_TEKS_

Oleh: Djanuard lj
EDITORIAL, BULIR.ID – Dalam banyak acara penyambutan yang melibatkan kerabat atau tamu yang dianggap penting, upacara huler wair menjadi ritual wajib dilakukan oleh tuan rumah. Hal ini dilakukan sebagai bentuk penghormatan dan penghargaan dari tuan rumah atas lawatan sang tamu.
Huler wair merupakan salah satu warisan tradisi lampau yang kini masih dipegang erat oleh sebagian masyarakat Maumere. Huler berasal dari kata huler dan wair (air). Huler sendiri merupakan sejenis daun yang lebar yang selalu hijau di sepanjang musim.
Daun ini memiliki nilai filosofis tersendiri bagi masyarakat Maumere. Bagi mereka dengan melakukan percikan air menggunakan daun yang hijau tersebut memberikan efek kedamaian dan ketenangan bagi sang tamu atau orang yang diagungkan.

_CUPLIKAN MATERI_
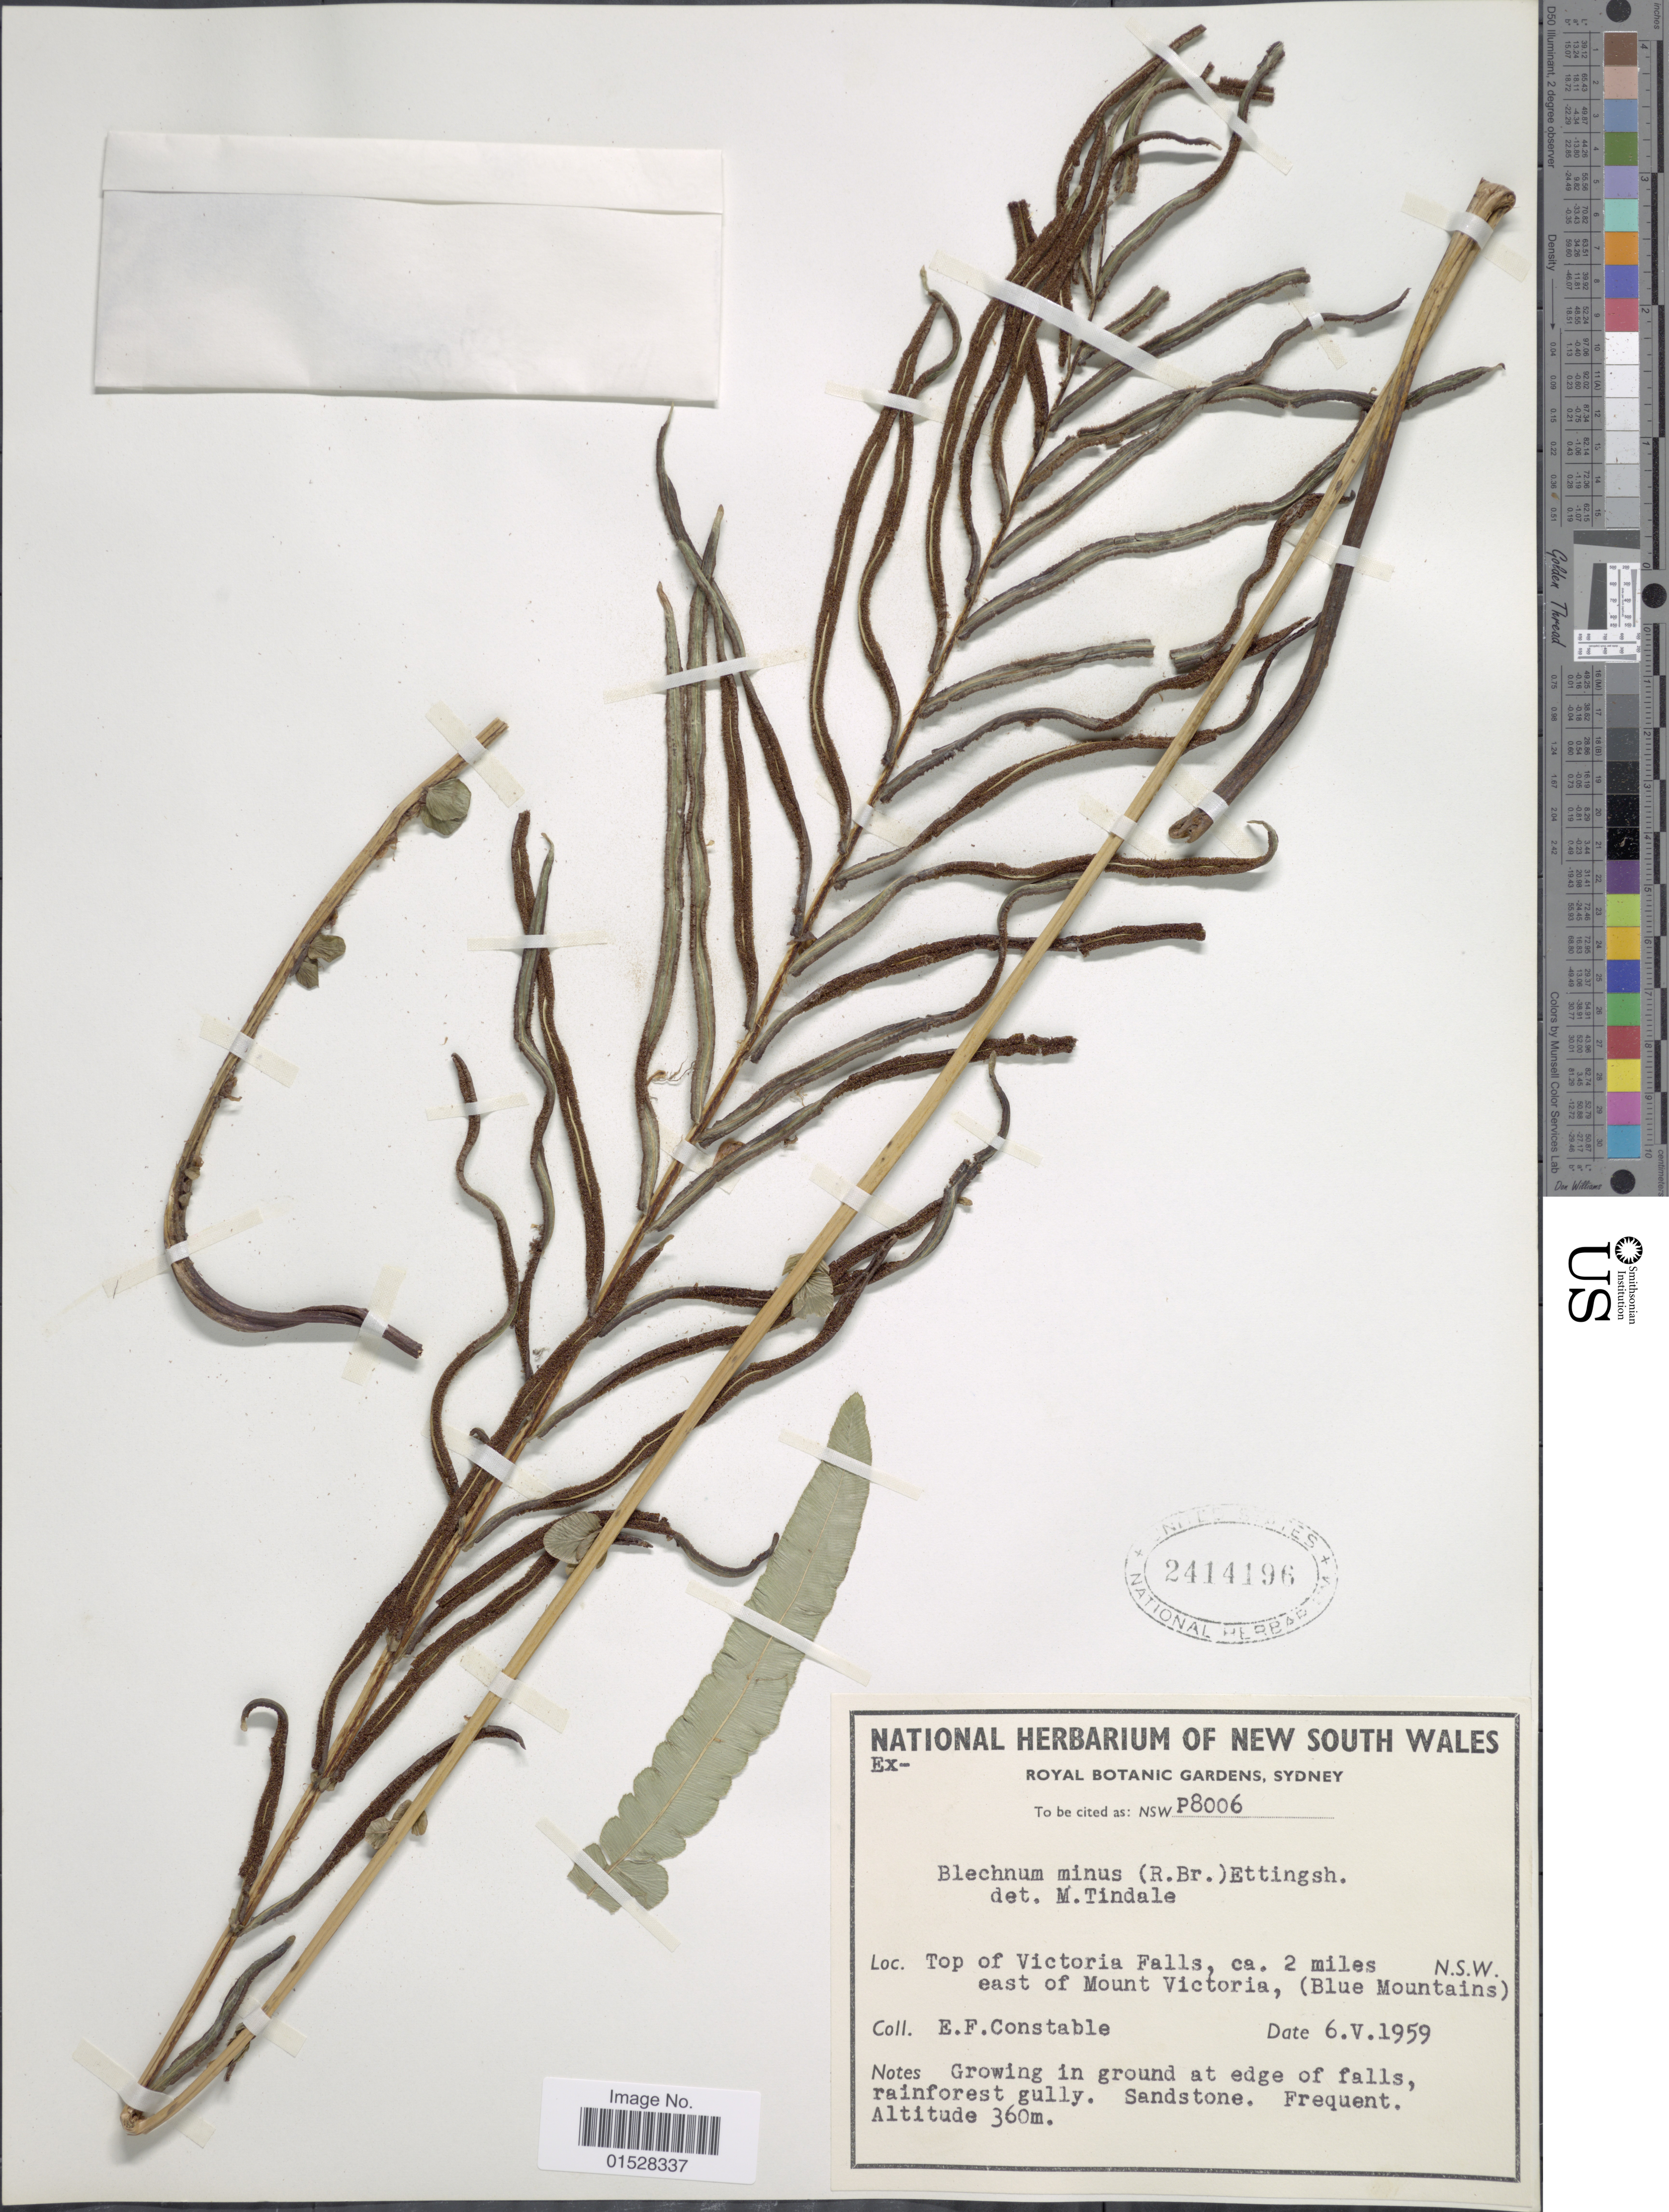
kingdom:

==

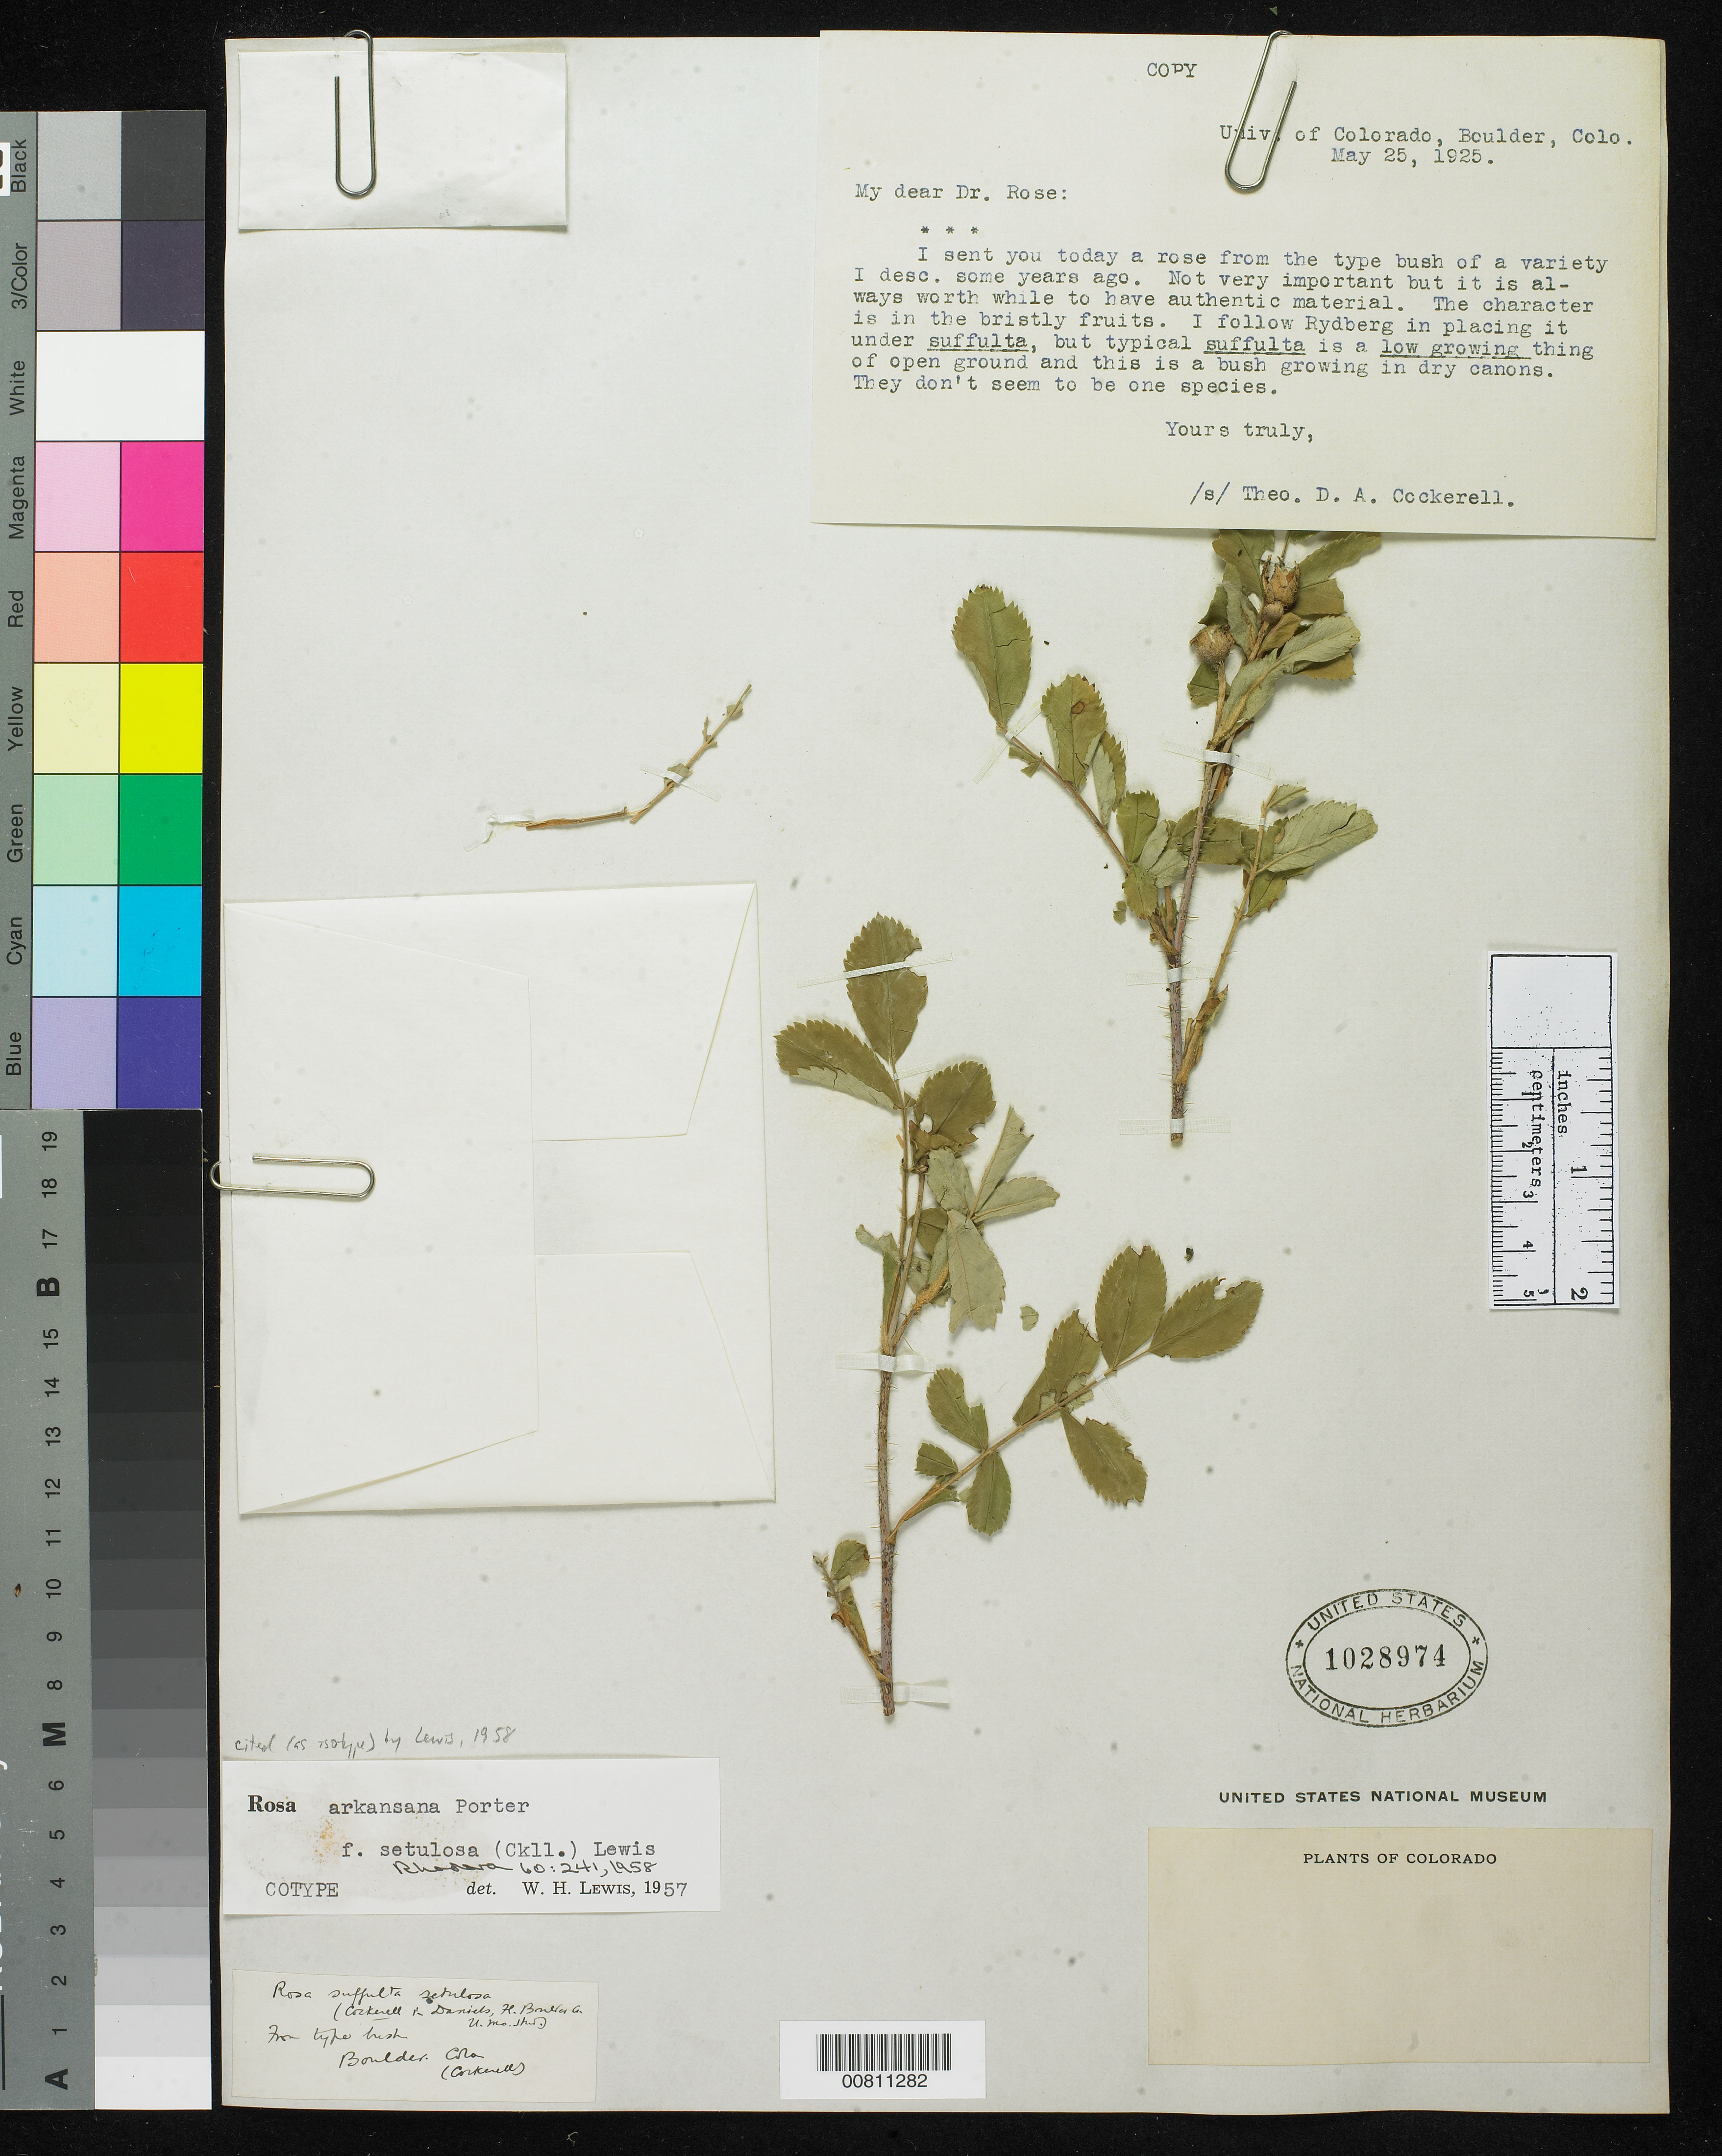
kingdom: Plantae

_DESKRIPSI TUGAS_
Perbarui bagian teks tentang huler wair yang dibuka dengan kata-kata "Huler wair merupakan" dan ditutup dengan "orang yang diagungkan.", lalu ganti "Maumere" dengan "Sikka". Materi tersebut sama sekali tidak digunakan di sini.

_JAWABAN LATIHAN_
Huler wair merupakan salah satu warisan tradisi lampau yang kini masih dipegang erat oleh sebagian masyarakat Sikka. Huler berasal dari kata huler dan wair (air). Huler sendiri merupakan sejenis daun yang lebar yang selalu hijau di sepanjang musim.
Daun ini memiliki nilai filosofis tersendiri bagi masyarakat Sikka. Bagi mereka dengan melakukan percikan air menggunakan daun yang hijau tersebut memberikan efek kedamaian dan ketenangan bagi sang tamu atau orang yang diagungkan.